Im gonna clean this up a bit and make push to my fork so you can take a look at it - if it fits the guidelines/way you wan't stuff to be done for gl3n.
Here are my changes so far: master...mkalte666:master
I know that this is missing tests etc. These i will write as soon as i can i guess.
The speed test tool i used is https://github.com/mkalte666/gl3nspeed
You have to compile gl3n/gl3nspeed with "DLFAGS="-release -O -boundscheck=ff" dub ". Or tell me how i can get dub to use -O xD
Looks good, minor style things but in general I like how it is done!
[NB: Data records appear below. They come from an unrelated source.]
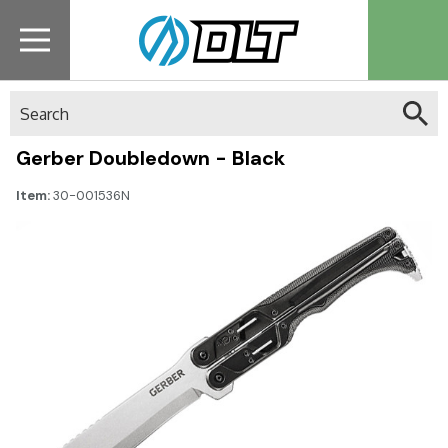
Search
Gerber Doubledown - Black
Item:
30-001536N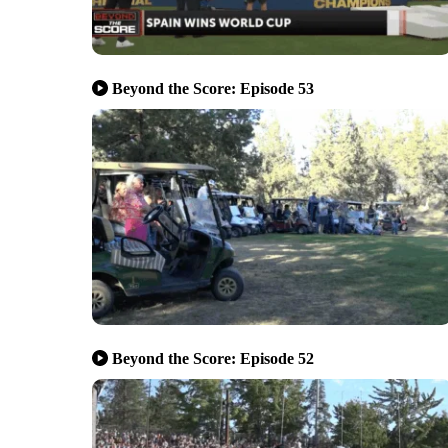
Beyond the Score: Episode 53
Beyond the Score: Episode 52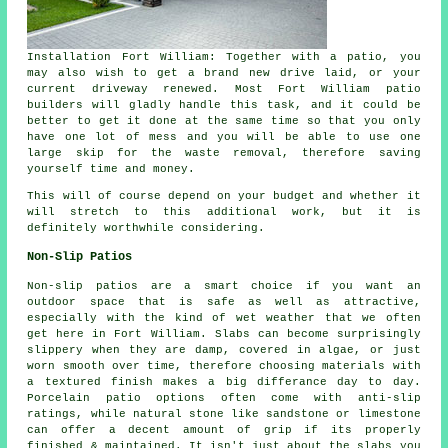
Installation Fort William: Together with a patio, you
may also wish to get a brand new drive laid, or your
current driveway renewed. Most Fort William patio
builders will gladly handle this task, and it could be
better to get it done at the same time so that you only
have one lot of mess and you will be able to use one
large skip for the waste removal, therefore saving
yourself time and money.
This will of course depend on your budget and whether it
will stretch to this additional work, but it is
definitely worthwhile considering.
Non-Slip Patios
Non-slip patios are a smart choice if you want an
outdoor space that is safe as well as attractive,
especially with the kind of wet weather that we often
get here in Fort William. Slabs can become surprisingly
slippery when they are damp, covered in algae, or just
worn smooth over time, therefore choosing materials with
a textured finish makes a big differance day to day.
Porcelain patio options often come with anti-slip
ratings, while natural stone like sandstone or limestone
can offer a decent amount of grip if its properly
finished & maintained. It isn't just about the slabs you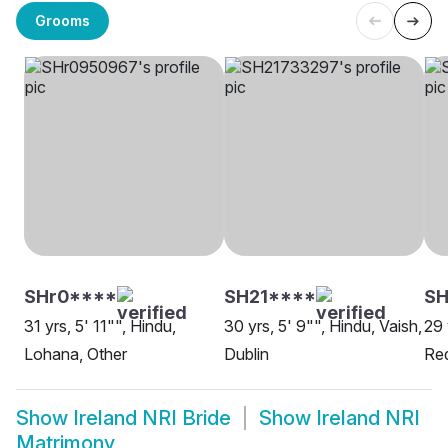
Grooms
SHr0****
SH21****
SH
31 yrs, 5' 11"", Hindu,
30 yrs, 5' 9"", Hindu, Vaish,
29 
Lohana, Other
Dublin
Red
Show
Ireland NRI Bride
Show
Ireland NRI
Matrimony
You gonna look into matrices as well?
Looks good, minor style things but in general I like how it is done!
Thanks, im trying ^^
You gonna look into matrices as well?
If i find the time. Im not sure how well that can be done and what instructions already exsist that could help out. Also I still want look into #68, and i guess that could be combined
Thinking about speed and not about time management on my side this would be a massive improvement however: "4x4 matrix multiplication is 64 multiplications and 48 additions. Using SSE this can be reduced to 16 multiplications and 12 additions (and 16 broadcasts)" http://stackoverflow.com/questions/18499971/efficient-4x4-matrix-multiplication-c-vs-assembly
One thing I wonder is if operations with scalars (vec3*float etc) should be vectorized. While the operation itself would speed up, as long as the numerical value is not const, the resulting code would almost always be slower because the scalar would have to be loaded into a vector beforehand.
The speedy way of doing a (any operation) multiplicaion would be to hold a (const?) vector somewhere and then do the operations. So doing
Vector!(float,4,true) scalar = 4.0;
Vector!(float,4,true) foo = 1234.01234;
Vector!(float,4,true) bar = 13.2434;
foo *= scalar;
bar *= scalar;
// ..... probably do this many times
would almost always result in faster code than if one would do
foo *= 4.0;
bar *= 4.0;
because the operator doesn't know if it operates on a const value or a variable. If there is a way to seperate them (detecting if a value is const), that it could be done though - I don't know how.